Collectables all contribute towards that end score alongside killing enemies! However, dying knocks 10% off your score. I often found myself reaching the end of a level having lost too many points from deaths resulted from attempts to obtain the stage’s items. It’s this balance that succeeds in creating a challenge for the gamers that desire it. I restarted on numerous occasions as I attempted to complete every objective in a single run-through. A feat that I found made Sackboy: A Big Adventure a much more enjoyable experience. This means that the game really can be enjoyed by children and adults, or indeed a gamer looking for any level of challenge.
Much like Crash Bandicoot 4, the best platformers are easy enough to finish but infuriating to complete.

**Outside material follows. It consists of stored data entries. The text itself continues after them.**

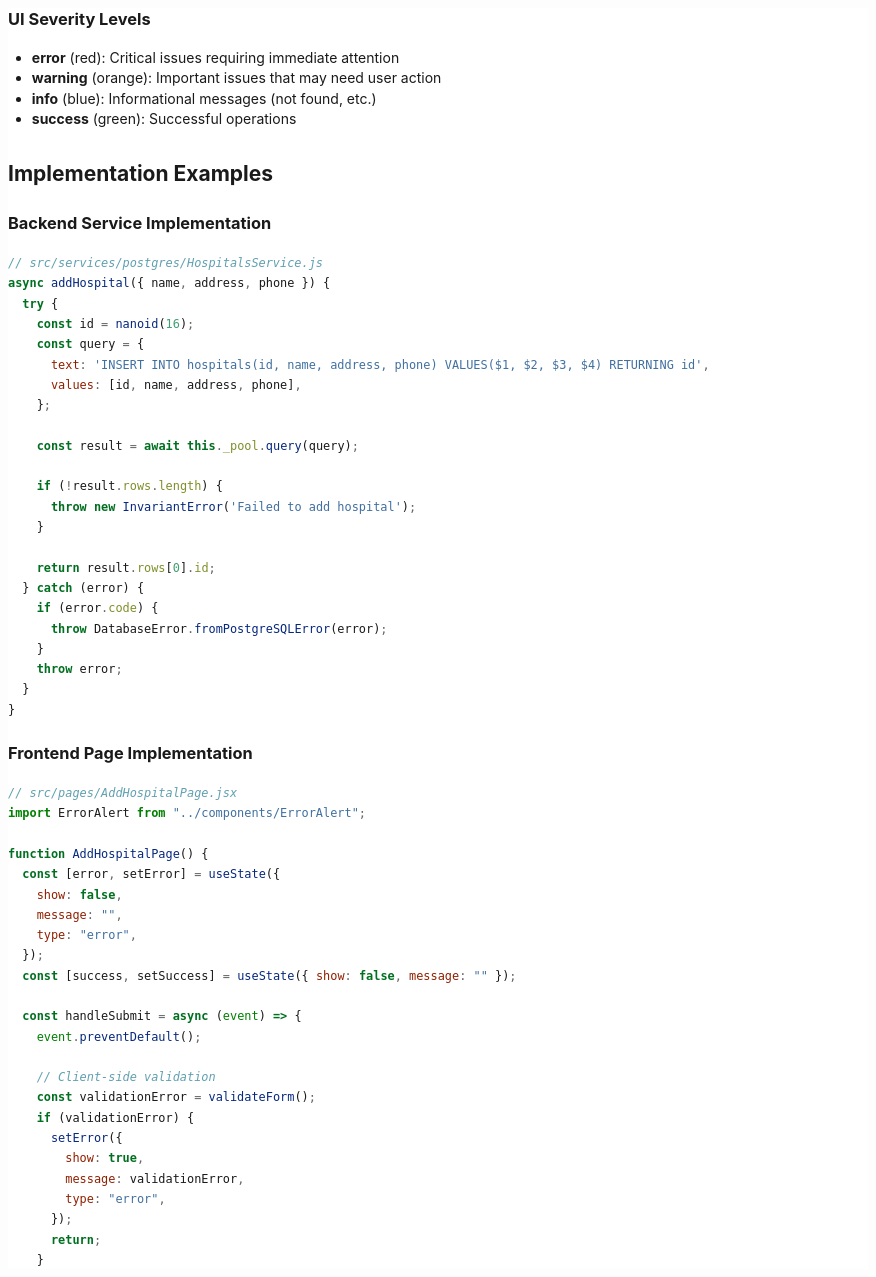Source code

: ### UI Severity Levels

- **error** (red): Critical issues requiring immediate attention
- **warning** (orange): Important issues that may need user action
- **info** (blue): Informational messages (not found, etc.)
- **success** (green): Successful operations

## Implementation Examples

### Backend Service Implementation

```javascript
// src/services/postgres/HospitalsService.js
async addHospital({ name, address, phone }) {
  try {
    const id = nanoid(16);
    const query = {
      text: 'INSERT INTO hospitals(id, name, address, phone) VALUES($1, $2, $3, $4) RETURNING id',
      values: [id, name, address, phone],
    };

    const result = await this._pool.query(query);

    if (!result.rows.length) {
      throw new InvariantError('Failed to add hospital');
    }

    return result.rows[0].id;
  } catch (error) {
    if (error.code) {
      throw DatabaseError.fromPostgreSQLError(error);
    }
    throw error;
  }
}
```

### Frontend Page Implementation

```jsx
// src/pages/AddHospitalPage.jsx
import ErrorAlert from "../components/ErrorAlert";

function AddHospitalPage() {
  const [error, setError] = useState({
    show: false,
    message: "",
    type: "error",
  });
  const [success, setSuccess] = useState({ show: false, message: "" });

  const handleSubmit = async (event) => {
    event.preventDefault();

    // Client-side validation
    const validationError = validateForm();
    if (validationError) {
      setError({
        show: true,
        message: validationError,
        type: "error",
      });
      return;
    }
```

Sackboy certainly never reaches the utter rage-inducing heights of Crash 4. Though the last of the ‘Knitted Knight Trials’ levels comes close! This game earns its keep as a platformer that isn’t just for kids.
Sackboy’s gameplay is extremely enjoyable. His move set is fairly basic. You’ll jump, punch, roll and ‘hang in the air’ momentarily by holding X after jumping. You can roll in mid-air which increases the distance you can travel and makes longer jumps possible. That’s really the extent of the manipulations you’ll have over its systems. As new mechanics are introduced, such as a grapple gun and plasma pumps that allow you to shoot and hover, there is a natural evolution of gameplay that enhances this move set.
There are, however, some unfortunate side effects of the isometric design of the levels. That is to say that the forced perspective of the game can lead to an imprecise understanding of where you will land and what you might punch. Though rare, it’s an unfortunate anomaly in the typically excellent gameplay. It is one that will, without doubt, lead to a few frustrating deaths. You will get more accustomed to this over time. Along with Sackboy’s quite slow speed, the irritation never quite goes away.
Thankfully, the positives of the gameplay far outweigh these small concerns! I quickly got used to this slightly slower and often relaxed pace of platformer and indeed found considerable enjoyment from its quirks.
A Sackload of Tunes
As unexpected was my enjoyment of Sackboy was it’s utterly phenomenal, entirely original, and precisely constructed utilisation of music.
The soundtrack itself is fun enough, with its original compositions full of personality and accurately representing its world. Its use of famous tracks and how they directly influence the gameplay is mesmerising. As you navigate one level, often forced to move quickly before the screen catches up with you, Britney Spear’s Toxic bellows out and the track's beats pair with how the level ‘moves’ around you. Electric currents will move across platforms along to the beat, girders will bounce up and down, enemies will even move as though they’re ‘feeling’ the music.
It’s a fantastic concept, and these levels are easily the highlight of the game’s many ingenious levels. Not only is it fun and enjoyable, but the music serves the purpose of signposting when things are going to happen and essentially aids with timing.
Sew, Sew Good
It’s always great when a game takes you by surprise and Sackboy: A Big Adventure certainly did that. Full of charming environments, enjoyable gameplay, original ideas and a wonderful soundtrack, it’s easy to heartily recommend this title. If this is the start of a new franchise of platformer, I’m definitely on board.